Rick Wester Fine Art is pleased to present Becoming More Like Air, an exhibition of new paintings and watercolors by Mary Shah. It will be the artist’s second showing with the gallery. Her first, A Place In Space Where We Both Meet in April 2016, established Ms. Shah as a painter capable of both a universal visionary expression of personal loss and a subtle painterly technique of exquisite control in color and surface. In her recent work, the homage to her deceased brother has been replaced by a celebration of life, spurred on with the birth of her son, so that the cycle of life is reconciled. That theme is visually realized by her flowing, liquid hand and subtle pastel palette.

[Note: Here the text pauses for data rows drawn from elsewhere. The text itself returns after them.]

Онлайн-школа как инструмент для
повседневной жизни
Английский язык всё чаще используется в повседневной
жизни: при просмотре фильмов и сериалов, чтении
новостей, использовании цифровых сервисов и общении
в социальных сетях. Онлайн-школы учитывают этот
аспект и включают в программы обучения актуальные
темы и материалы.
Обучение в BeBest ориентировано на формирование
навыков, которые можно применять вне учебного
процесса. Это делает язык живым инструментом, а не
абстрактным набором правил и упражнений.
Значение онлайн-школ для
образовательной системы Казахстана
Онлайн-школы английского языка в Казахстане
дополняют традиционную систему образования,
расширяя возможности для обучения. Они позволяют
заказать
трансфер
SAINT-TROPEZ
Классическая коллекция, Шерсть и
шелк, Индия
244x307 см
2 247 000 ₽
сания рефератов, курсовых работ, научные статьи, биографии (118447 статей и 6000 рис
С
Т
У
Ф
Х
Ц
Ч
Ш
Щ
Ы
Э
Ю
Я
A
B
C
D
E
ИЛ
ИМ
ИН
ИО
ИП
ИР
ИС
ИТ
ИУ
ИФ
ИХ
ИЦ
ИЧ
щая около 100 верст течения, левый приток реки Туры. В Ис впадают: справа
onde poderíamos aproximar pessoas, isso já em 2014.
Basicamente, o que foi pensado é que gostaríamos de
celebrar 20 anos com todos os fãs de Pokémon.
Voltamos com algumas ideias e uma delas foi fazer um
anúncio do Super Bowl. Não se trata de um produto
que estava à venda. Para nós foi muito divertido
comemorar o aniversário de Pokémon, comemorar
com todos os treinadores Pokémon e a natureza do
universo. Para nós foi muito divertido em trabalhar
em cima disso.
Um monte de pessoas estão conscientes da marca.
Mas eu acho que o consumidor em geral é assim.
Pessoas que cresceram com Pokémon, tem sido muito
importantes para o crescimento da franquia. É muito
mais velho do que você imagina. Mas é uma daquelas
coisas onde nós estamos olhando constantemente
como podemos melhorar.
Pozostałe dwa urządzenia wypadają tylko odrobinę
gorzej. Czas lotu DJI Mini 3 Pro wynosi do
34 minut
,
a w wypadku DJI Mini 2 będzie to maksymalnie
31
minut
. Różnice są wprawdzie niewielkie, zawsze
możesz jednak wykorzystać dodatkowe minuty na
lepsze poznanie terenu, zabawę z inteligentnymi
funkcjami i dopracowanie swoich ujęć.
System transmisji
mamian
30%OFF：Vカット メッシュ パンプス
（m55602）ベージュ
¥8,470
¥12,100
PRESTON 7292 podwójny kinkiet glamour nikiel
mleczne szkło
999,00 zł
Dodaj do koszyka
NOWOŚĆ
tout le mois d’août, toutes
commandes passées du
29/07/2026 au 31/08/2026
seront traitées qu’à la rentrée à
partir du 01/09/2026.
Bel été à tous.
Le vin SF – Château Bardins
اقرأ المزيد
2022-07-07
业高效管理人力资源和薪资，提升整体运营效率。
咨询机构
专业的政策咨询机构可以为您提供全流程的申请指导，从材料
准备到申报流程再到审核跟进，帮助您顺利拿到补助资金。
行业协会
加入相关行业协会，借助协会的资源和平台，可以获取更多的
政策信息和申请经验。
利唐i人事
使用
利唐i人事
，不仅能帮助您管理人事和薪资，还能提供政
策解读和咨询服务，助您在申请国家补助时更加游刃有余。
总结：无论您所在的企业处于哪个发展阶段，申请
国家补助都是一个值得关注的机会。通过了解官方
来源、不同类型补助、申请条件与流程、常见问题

Becoming More Like Air, as Ms. Shah describes it, is the “flip side of the same coin” where she finds a visceral pleasure in painting spiritual places, sometimes lending a quiet, meditative atmosphere to the work, and at others rendering the panel paintings with a vibrant, effervescent compositional construct and a daring commitment to broad color scheme with widely varying brush work and depth built up by layers of thinned pigment. Similar to her earlier paintings, the works shown are informed by emotional memory associations, being dreamlike and fantastic.

In Marie (How Do You Paint a Spirit?), 2018 for example, the title refers to a Townes Van Zandt song used in the film Blaze, about the country singer Blaze Foley, directed by Ethan Hawke. In a particular scene the Van Zandt character (played by the singer/songwriter Charlie Sexton) plays and sings the song Marie. The early morning light, the scenery and the woeful tune all combined to elicit a mnemonic visual reaction in the artist, resulting in a fluid scene of peach and lilac light that is of the moment but redolent of past experience. Neither landscape nor seascape, solid ground or rippling waves, the painting is a meditation on surfaces in the world and in painting.

Herman Hesse’s Siddhartha, with its themes of spiritual quest and enlightenment, was a natural source of inspiration over the past year of painting for her. The River, The Ferryman, a direct reference to the tale, is a visual equivalent to the journey Siddhartha takes with the Ferryman Vasudeva, whom he had not seen in over twenty years. Thematically, the story is about the weaving of past, present and future time, leading to the conclusion that the river’s secret is that “there is no time.” This is reflected in the watery and blending pastel colors forming an abstract delta and continuing beyond the frame of the work.